Transcribe the material below word for word, starting at the line that contains "kingdom: Plantae" and continuing through the final line of the material.
--
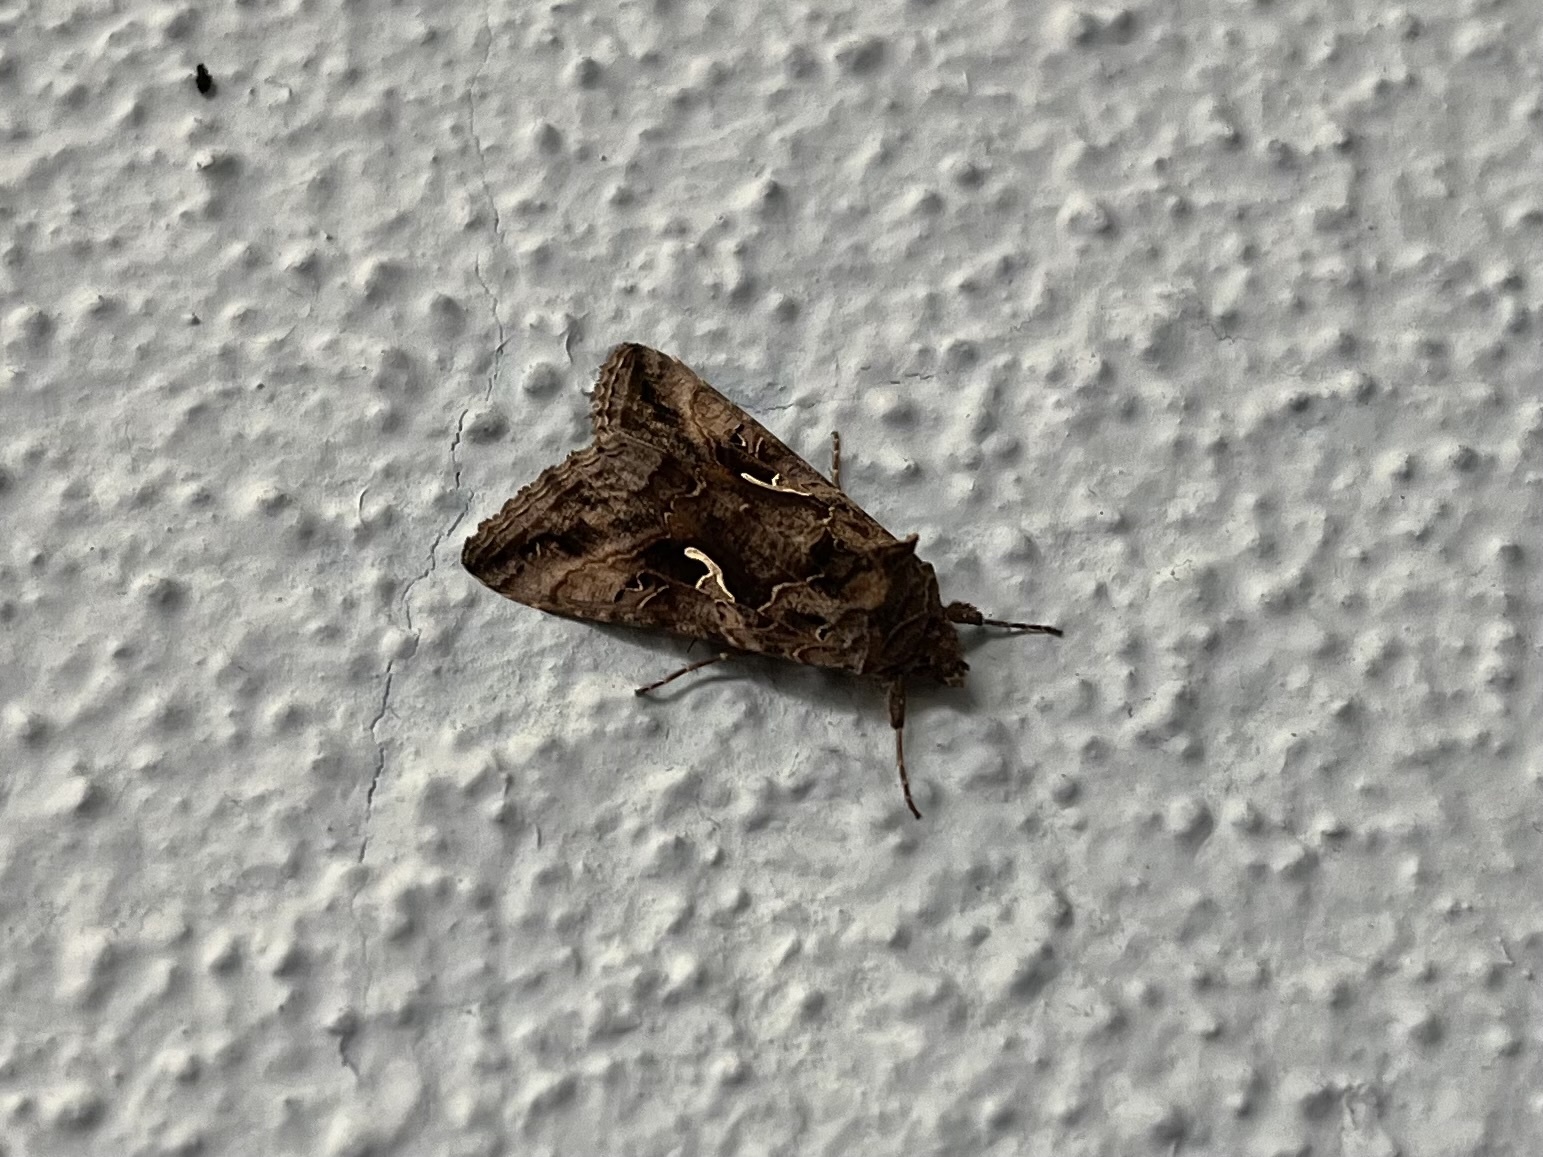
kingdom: Animalia
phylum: Arthropoda
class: Insecta
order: Lepidoptera
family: Noctuidae
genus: Autographa
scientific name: Autographa gamma
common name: Silver y
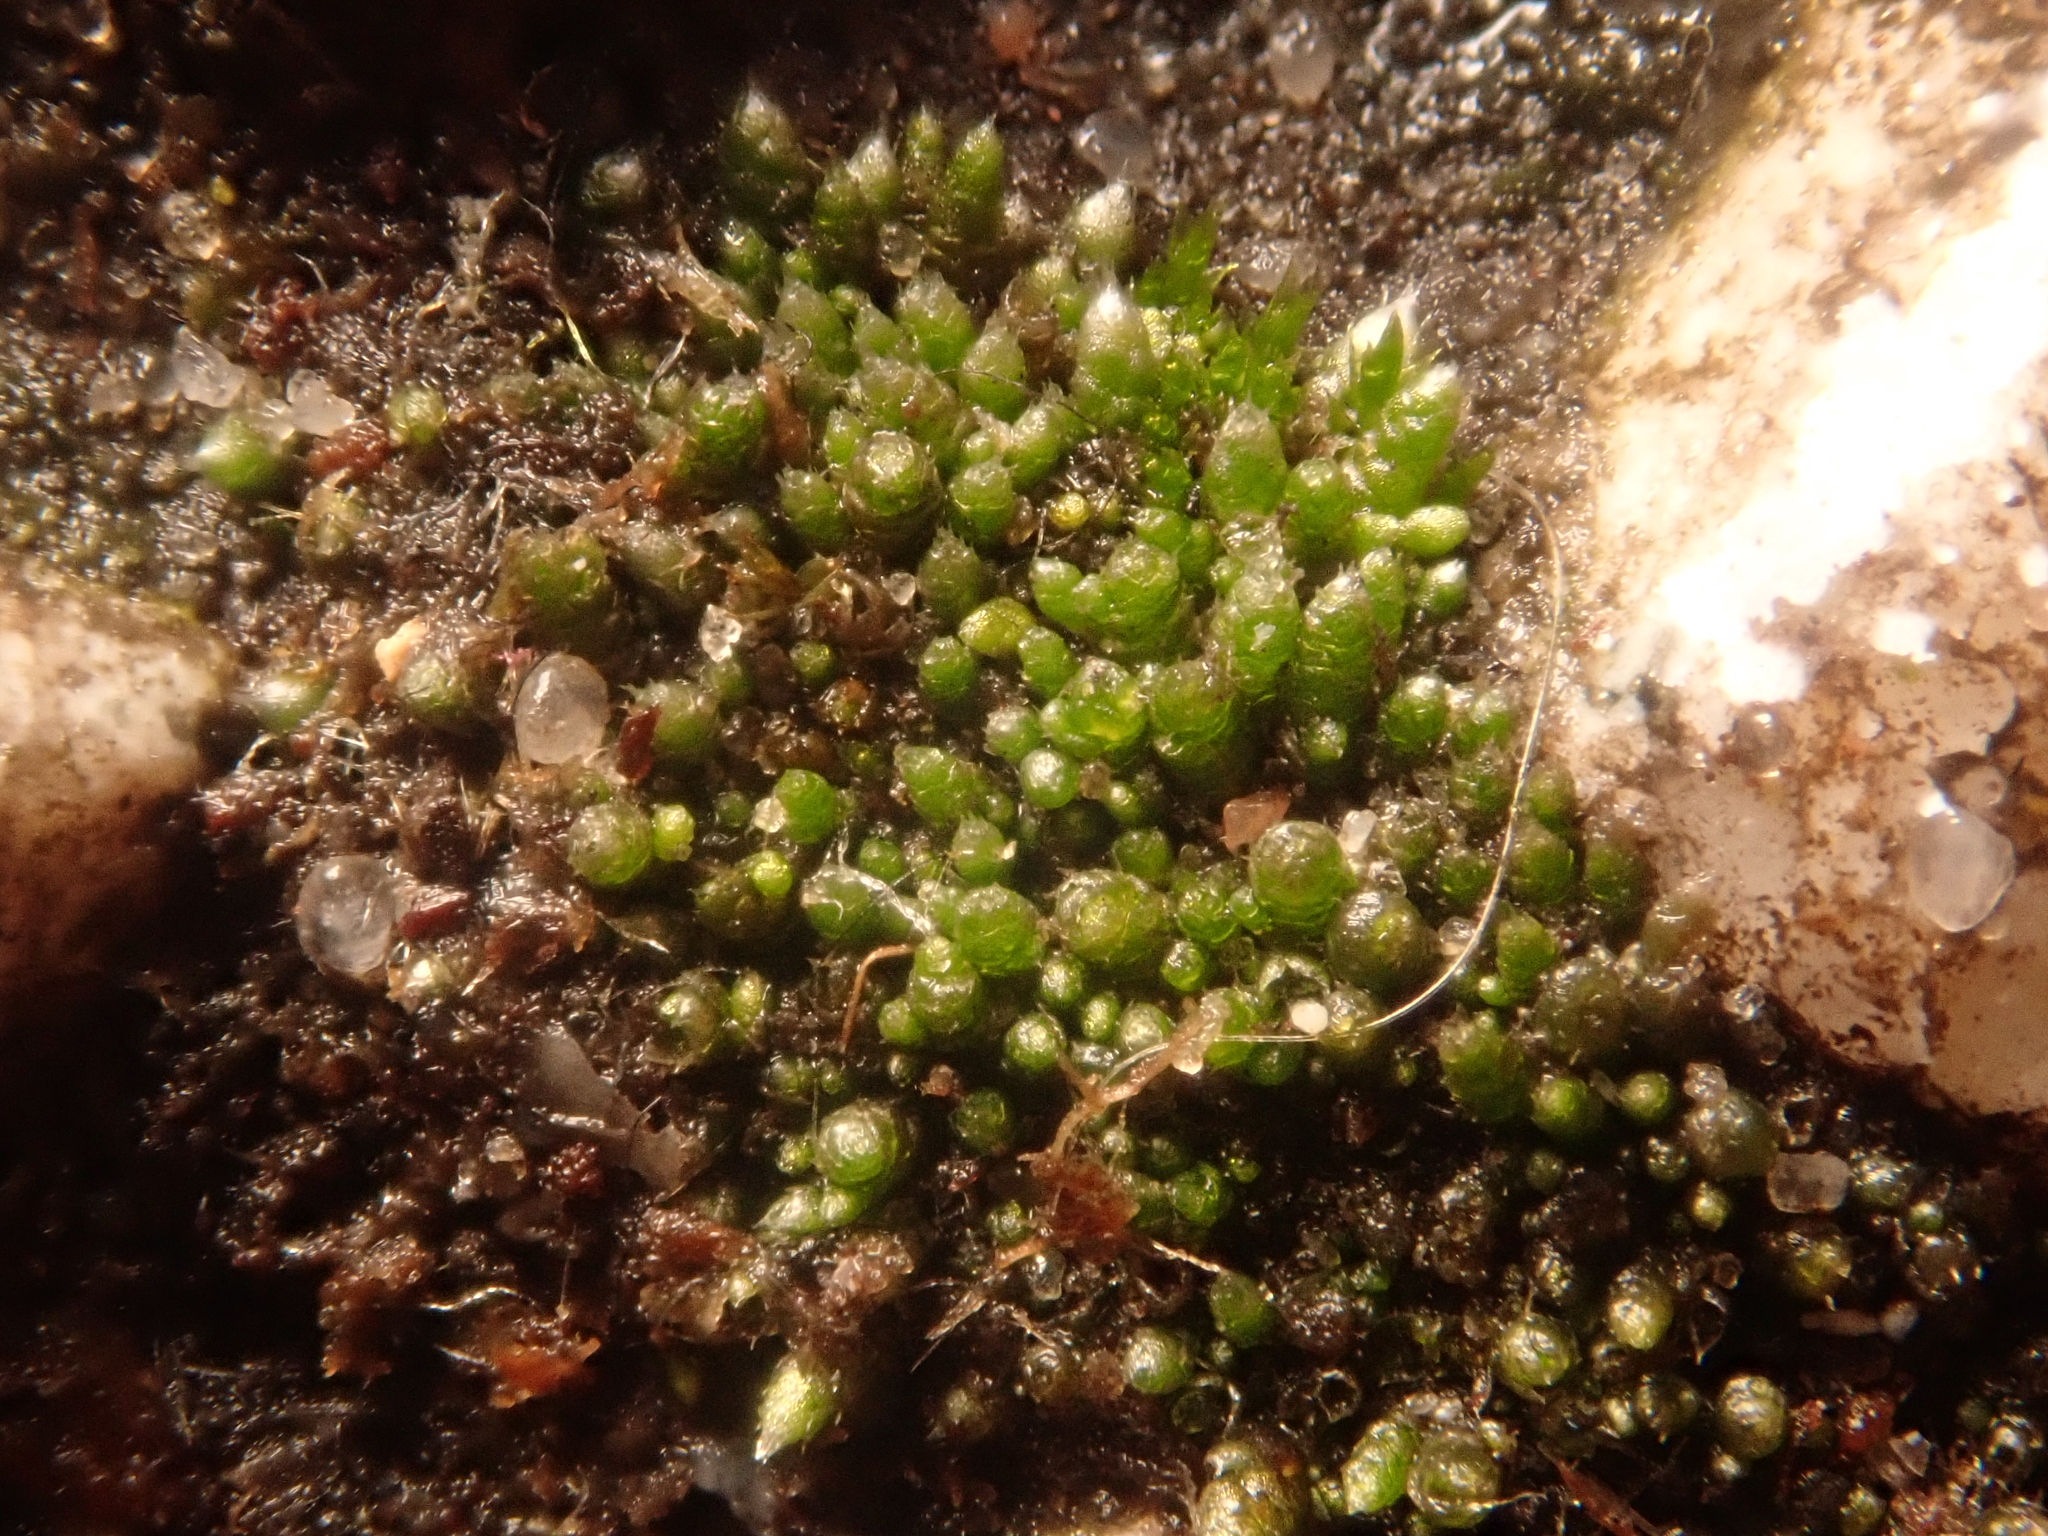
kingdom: Plantae
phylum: Bryophyta
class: Bryopsida
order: Bryales
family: Bryaceae
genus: Bryum
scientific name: Bryum argenteum
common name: Silver-moss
--
Finished exercise:
kingdom: Plantae
phylum: Bryophyta
class: Bryopsida
order: Bryales
family: Bryaceae
genus: Bryum
scientific name: Bryum argenteum
common name: Silver-moss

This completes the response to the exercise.